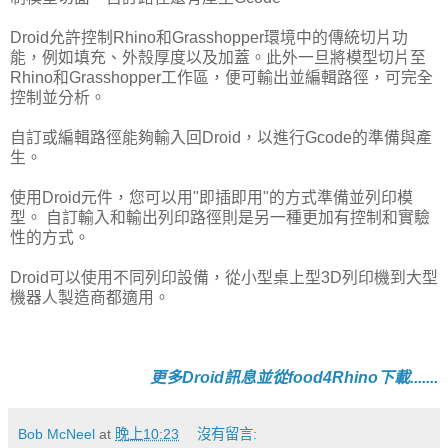
Droid允許控制Rhino和Grasshopper環境中的傳統切片功
能，例如填充、外殼厚度以及加蓋。此外一旦將模型切片至
Rhino和Grasshopper工作區，便可輸出並編輯路徑，可完全
控制並分析。
自訂或編輯路徑能夠輸入回Droid，以進行Gcode的準備與產
生。
使用Droid元件，您可以用"即插即用"的方式準備並列印模
型。 自訂輸入和輸出列印路徑則是另一種更加有控制和實驗
性的方式。
Droid可以使用不同列印設備，從小型桌上型3D列印機到大型
機器人製造商都適用。
更多Droid訊息並從food4Rhino下載.......
Bob McNeel
at
晚上10:23
沒有留言:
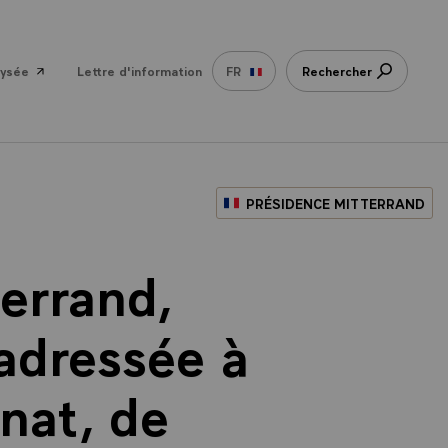
lysée
Lettre d'information
FR
Rechercher
PRÉSIDENCE MITTERRAND
terrand,
adressée à
nat, de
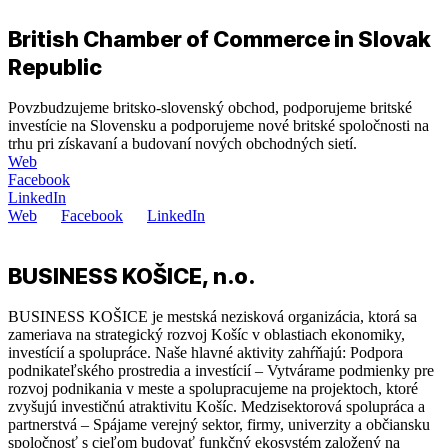
British Chamber of Commerce in Slovak
Republic
Povzbudzujeme britsko-slovenský obchod, podporujeme britské
investície na Slovensku a podporujeme nové britské spoločnosti na
trhu pri získavaní a budovaní nových obchodných sietí.
Web
Facebook
LinkedIn
Web
Facebook
LinkedIn
BUSINESS KOŠICE, n.o.
BUSINESS KOŠICE je mestská nezisková organizácia, ktorá sa
zameriava na strategický rozvoj Košíc v oblastiach ekonomiky,
investícií a spolupráce. Naše hlavné aktivity zahŕňajú: Podpora
podnikateľského prostredia a investícií – Vytvárame podmienky pre
rozvoj podnikania v meste a spolupracujeme na projektoch, ktoré
zvyšujú investičnú atraktivitu Košíc. Medzisektorová spolupráca a
partnerstvá – Spájame verejný sektor, firmy, univerzity a občiansku
spoločnosť s cieľom budovať funkčný ekosystém založený na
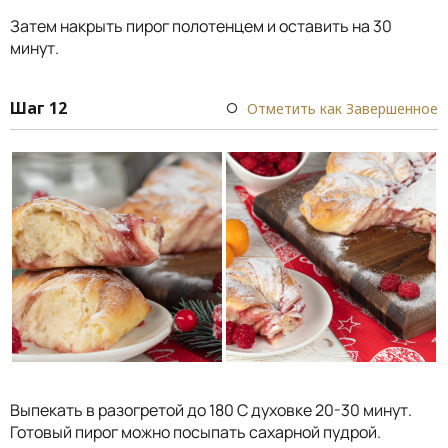
Затем накрыть пирог полотенцем и оставить на 30
минут.
Шаг 12
Отметить как Завершенное
Выпекать в разогретой до 180 С духовке 20-30 минут.
Готовый пирог можно посыпать сахарной пудрой.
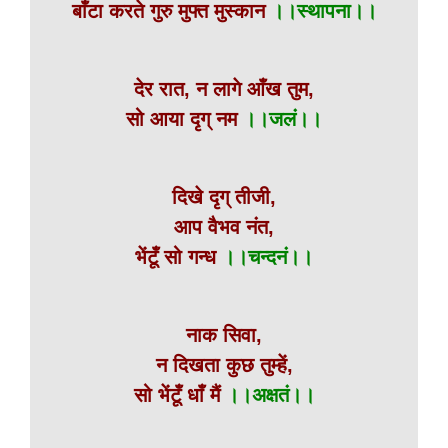
बाँटा करते गुरु मुफ्त मुस्कान
।।स्थापना।।
देर रात, न लागे आँख तुम,
सो आया दृग् नम
।।जलं।।
दिखे दृग् तीजी,
आप वैभव नंत,
भेंटूँ सो गन्ध
।।चन्दनं।।
नाक सिवा,
न दिखता कुछ तुम्हें,
सो भेंटूँ धाँ मैं
।।अक्षतं।।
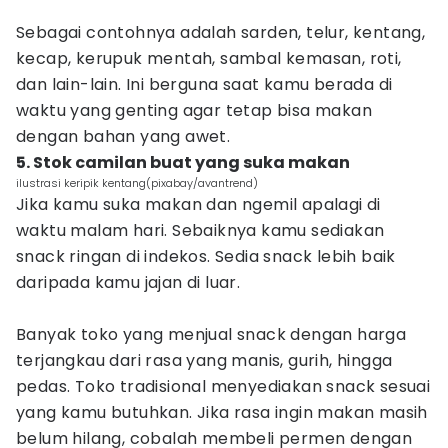
Sebagai contohnya adalah sarden, telur, kentang,
kecap, kerupuk mentah, sambal kemasan, roti,
dan lain-lain. Ini berguna saat kamu berada di
waktu yang genting agar tetap bisa makan
dengan bahan yang awet.
5. Stok camilan buat yang suka makan
ilustrasi keripik kentang(pixabay/avantrend)
Jika kamu suka makan dan ngemil apalagi di
waktu malam hari. Sebaiknya kamu sediakan
snack ringan di indekos. Sedia snack lebih baik
daripada kamu jajan di luar.
Banyak toko yang menjual snack dengan harga
terjangkau dari rasa yang manis, gurih, hingga
pedas. Toko tradisional menyediakan snack sesuai
yang kamu butuhkan. Jika rasa ingin makan masih
belum hilang, cobalah membeli permen dengan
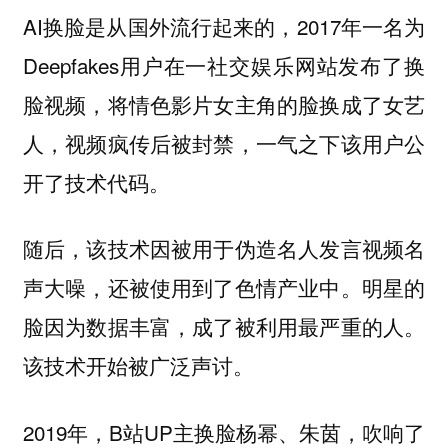
AI换脸是从国外流行起来的，2017年一名为
Deepfakes用户在一社交娱乐网站发布了换
脸视频，将情色影片女主角的脸换成了女艺
人，视频疯传后被封禁，一气之下该用户公
开了技术代码。
随后，该技术因被用于伪造名人发言视频名
声大噪，还被使用到了色情产业中。明星的
脸因为数据丰富，成了被利用最严重的人。
该技术开始被广泛声讨。
2019年，B站UP主换脸杨幂、朱茵，吹响了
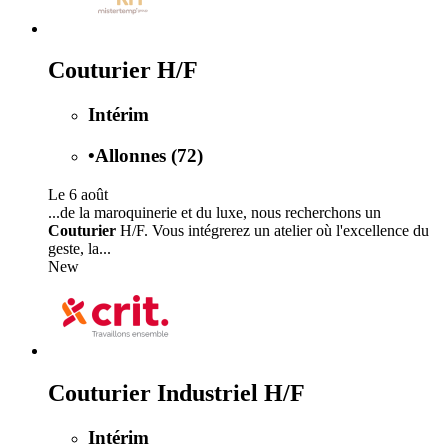
Couturier H/F
Intérim
•
Allonnes (72)
Le 6 août
...de la maroquinerie et du luxe, nous recherchons un
Couturier
H/F. Vous intégrerez un atelier où l'excellence du
geste, la...
New
Couturier Industriel H/F
Intérim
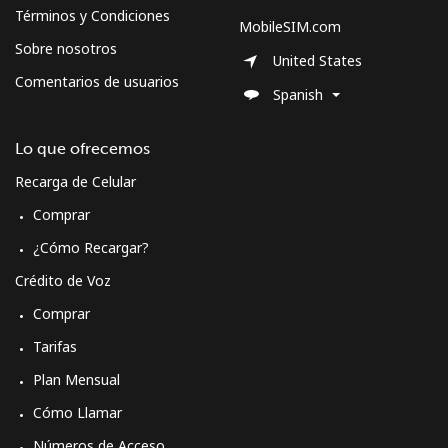
Términos y Condiciones
MobileSIM.com
Sobre nosotros
United States
Comentarios de usuarios
Spanish
Lo que ofrecemos
Recarga de Celular
Comprar
¿Cómo Recargar?
Crédito de Voz
Comprar
Tarifas
Plan Mensual
Cómo Llamar
Números de Acceso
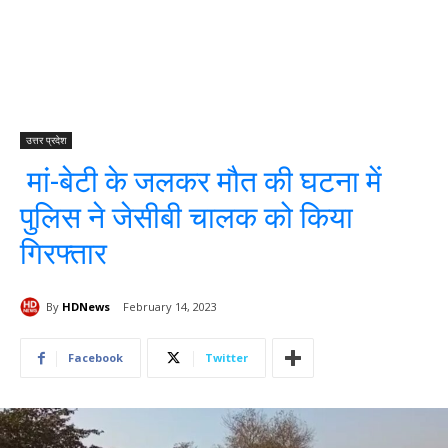
उत्तर प्रदेश
मां-बेटी के जलकर मौत की घटना में
पुलिस ने जेसीबी चालक को किया
गिरफ्तार
By
HDNews
February 14, 2023
Facebook
Twitter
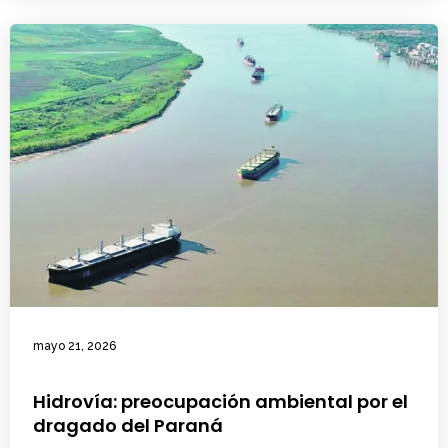
mayo 21, 2026
Hidrovía: preocupación ambiental por el
dragado del Paraná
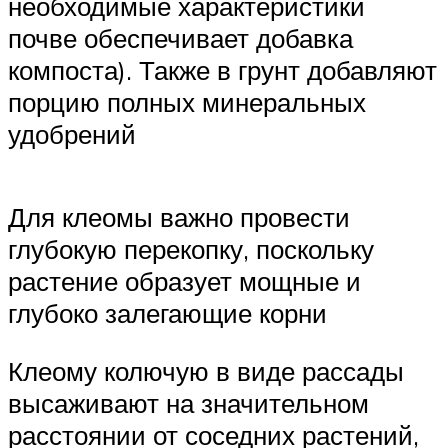
необходимые характеристики
почве обеспечивает добавка
компоста). Также в грунт добавляют
порцию полных минеральных
удобрений
Для клеомы важно провести
глубокую перекопку, поскольку
растение образует мощные и
глубоко залегающие корни
Клеому колючую в виде рассады
высаживают на значительном
расстоянии от соседних растений,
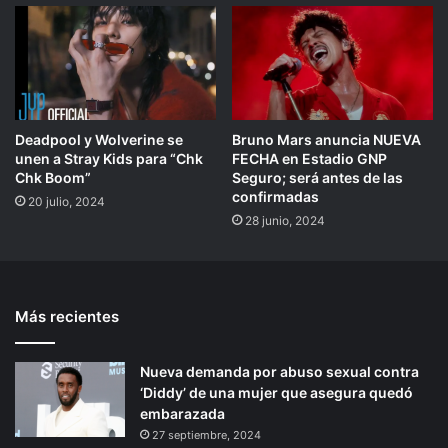
Deadpool y Wolverine se
Bruno Mars anuncia NUEVA
unen a Stray Kids para “Chk
FECHA en Estadio GNP
Chk Boom”
Seguro; será antes de las
confirmadas
20 julio, 2024
28 junio, 2024
Más recientes
Nueva demanda por abuso sexual contra
‘Diddy’ de una mujer que asegura quedó
embarazada
27 septiembre, 2024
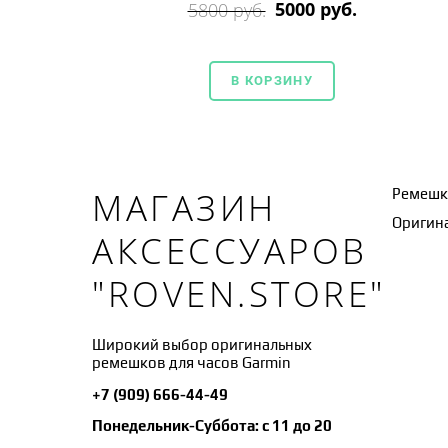
5000 руб.
5800 руб.
В КОРЗИНУ
МАГАЗИН
Ремешк
Оригина
АКСЕССУАРОВ
"ROVEN.STORE"
Широкий выбор оригинальных
ремешков для часов Garmin
+7 (909) 666-44-49
Понедельник-Суббота: с 11 до 20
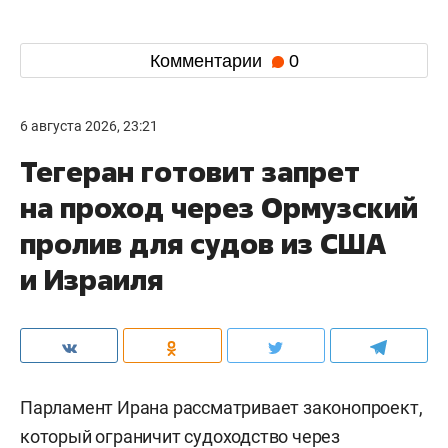
Комментарии
0
6 августа 2026, 23:21
Тегеран готовит запрет
на проход через Ормузский
пролив для судов из США
и Израиля
Парламент Ирана рассматривает законопроект,
который ограничит судоходство через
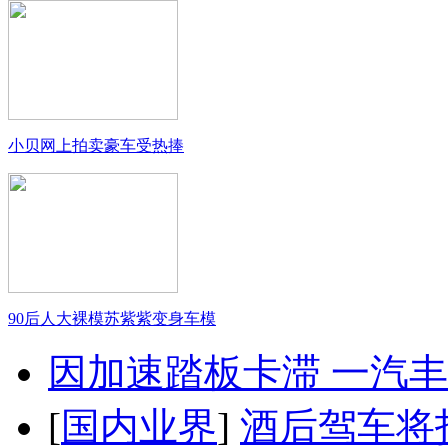
小贝网上拍卖豪车受热捧
90后人大裸模苏紫紫变身车模
因加速踏板卡滞 一汽丰田
[
国内业界
]
酒后驾车将扣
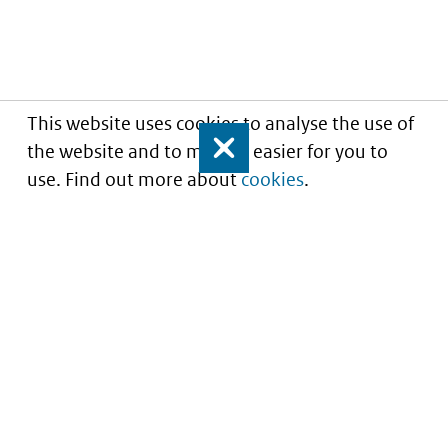
This website uses cookies to analyse the use of
the website and to make it easier for you to
Close
use. Find out more about
cookies
.
Understanding of expected market entry
of
innovative medicines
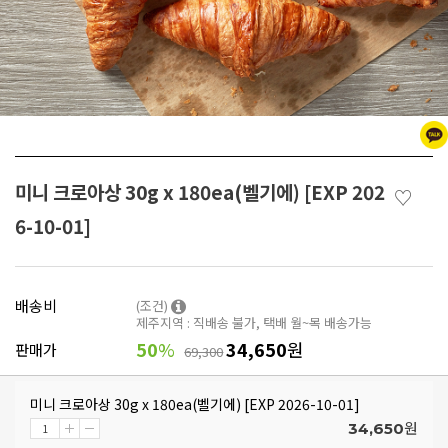
미니 크로아상 30g x 180ea(벨기에) [EXP 202
♡
6-10-01]
배송비
(조건)
제주지역 : 직배송 불가, 택배 월~목 배송가능
50
%
34,650
원
판매가
69,300
미니 크로아상 30g x 180ea(벨기에) [EXP 2026-10-01]
원
34,650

════

▸ Exercise requirements
Please quote the text of all the records above verbatim, leaving the pictures out of your answer.

▸ Solution
Droid允許控制Rhino和Grasshopper環境中的傳統切片功
能，例如填充、外殼厚度以及加蓋。此外一旦將模型切片至
Rhino和Grasshopper工作區，便可輸出並編輯路徑，可完全
控制並分析。
自訂或編輯路徑能夠輸入回Droid，以進行Gcode的準備與產
生。
使用Droid元件，您可以用"即插即用"的方式準備並列印模
型。 自訂輸入和輸出列印路徑則是另一種更加有控制和實驗
性的方式。
Droid可以使用不同列印設備，從小型桌上型3D列印機到大型
機器人製造商都適用。
更多Droid訊息並從food4Rhino下載.......
Bob McNeel
at
晚上10:23
沒有留言:
lysée
Lettre d'information
FR
Rechercher
PRÉSIDENCE MITTERRAND
terrand,
adressée à
nat, de
British Chamber of Commerce in Slovak
Republic
Povzbudzujeme britsko-slovenský obchod, podporujeme britské
investície na Slovensku a podporujeme nové britské spoločnosti na
trhu pri získavaní a budovaní nových obchodných sietí.
Web
Facebook
LinkedIn
Web
Facebook
LinkedIn
BUSINESS KOŠICE, n.o.
BUSINESS KOŠICE je mestská nezisková organizácia, ktorá sa
zameriava na strategický rozvoj Košíc v oblastiach ekonomiky,
investícií a spolupráce. Naše hlavné aktivity zahŕňajú: Podpora
podnikateľského prostredia a investícií – Vytvárame podmienky pre
rozvoj podnikania v meste a spolupracujeme na projektoch, ktoré
zvyšujú investičnú atraktivitu Košíc. Medzisektorová spolupráca a
partnerstvá – Spájame verejný sektor, firmy, univerzity a občiansku
spoločnosť s cieľom budovať funkčný ekosystém založený na
Затем накрыть пирог полотенцем и оставить на 30
минут.
Шаг 12
Отметить как Завершенное
Выпекать в разогретой до 180 С духовке 20-30 минут.
Готовый пирог можно посыпать сахарной пудрой.
बाँटा करते गुरु मुफ्त मुस्कान
।।स्थापना।।
देर रात, न लागे आँख तुम,
सो आया दृग् नम
।।जलं।।
दिखे दृग् तीजी,
आप वैभव नंत,
भेंटूँ सो गन्ध
।।चन्दनं।।
नाक सिवा,
न दिखता कुछ तुम्हें,
सो भेंटूँ धाँ मैं
।।अक्षतं।।
Sebagai contohnya adalah sarden, telur, kentang,
kecap, kerupuk mentah, sambal kemasan, roti,
dan lain-lain. Ini berguna saat kamu berada di
waktu yang genting agar tetap bisa makan
dengan bahan yang awet.
5. Stok camilan buat yang suka makan
ilustrasi keripik kentang(pixabay/avantrend)
Jika kamu suka makan dan ngemil apalagi di
waktu malam hari. Sebaiknya kamu sediakan
snack ringan di indekos. Sedia snack lebih baik
daripada kamu jajan di luar.
Banyak toko yang menjual snack dengan harga
terjangkau dari rasa yang manis, gurih, hingga
pedas. Toko tradisional menyediakan snack sesuai
yang kamu butuhkan. Jika rasa ingin makan masih
belum hilang, cobalah membeli permen dengan
AI换脸是从国外流行起来的，2017年一名为
Deepfakes用户在一社交娱乐网站发布了换
脸视频，将情色影片女主角的脸换成了女艺
人，视频疯传后被封禁，一气之下该用户公
开了技术代码。
随后，该技术因被用于伪造名人发言视频名
声大噪，还被使用到了色情产业中。明星的
脸因为数据丰富，成了被利用最严重的人。
该技术开始被广泛声讨。
2019年，B站UP主换脸杨幂、朱茵，吹响了
Couturier H/F
Intérim
•
Allonnes (72)
Le 6 août
...de la maroquinerie et du luxe, nous recherchons un
Couturier
H/F. Vous intégrerez un atelier où l'excellence du
geste, la...
New
Couturier Industriel H/F
Intérim
Términos y Condiciones
MobileSIM.com
Sobre nosotros
United States
Comentarios de usuarios
Spanish
Lo que ofrecemos
Recarga de Celular
Comprar
¿Cómo Recargar?
Crédito de Voz
Comprar
Tarifas
Plan Mensual
Cómo Llamar
Números de Acceso
उत्तर प्रदेश
मां-बेटी के जलकर मौत की घटना में
पुलिस ने जेसीबी चालक को किया
गिरफ्तार
By
HDNews
February 14, 2023
Facebook
Twitter
mayo 21, 2026
Hidrovía: preocupación ambiental por el
dragado del Paraná
необходимые характеристики
почве обеспечивает добавка
компоста). Также в грунт добавляют
порцию полных минеральных
удобрений
Для клеомы важно провести
глубокую перекопку, поскольку
растение образует мощные и
глубоко залегающие корни
Клеому колючую в виде рассады
высаживают на значительном
расстоянии от соседних растений,
Deadpool y Wolverine se
Bruno Mars anuncia NUEVA
unen a Stray Kids para “Chk
FECHA en Estadio GNP
Chk Boom”
Seguro; será antes de las
confirmadas
20 julio, 2024
28 junio, 2024
Más recientes
Nueva demanda por abuso sexual contra
‘Diddy’ de una mujer que asegura quedó
embarazada
27 septiembre, 2024
5000 руб.
5800 руб.
В КОРЗИНУ
МАГАЗИН
Ремешк
Оригина
АКСЕССУАРОВ
"ROVEN.STORE"
Широкий выбор оригинальных
ремешков для часов Garmin
+7 (909) 666-44-49
Понедельник-Суббота: с 11 до 20
Комментарии
0
6 августа 2026, 23:21
Тегеран готовит запрет
на проход через Ормузский
пролив для судов из США
и Израиля
Парламент Ирана рассматривает законопроект,
который ограничит судоходство через
小贝网上拍卖豪车受热捧
90后人大裸模苏紫紫变身车模
因加速踏板卡滞 一汽丰田
[
国内业界
]
酒后驾车将扣
This website uses cookies to analyse the use of
the website and to make it easier for you to
Close
use. Find out more about
cookies
.
Understanding of expected market entry
of
innovative medicines
미니 크로아상 30g x 180ea(벨기에) [EXP 202
♡
6-10-01]
배송비
(조건)
제주지역 : 직배송 불가, 택배 월~목 배송가능
50
%
34,650
원
판매가
69,300
미니 크로아상 30g x 180ea(벨기에) [EXP 2026-10-01]
원
34,650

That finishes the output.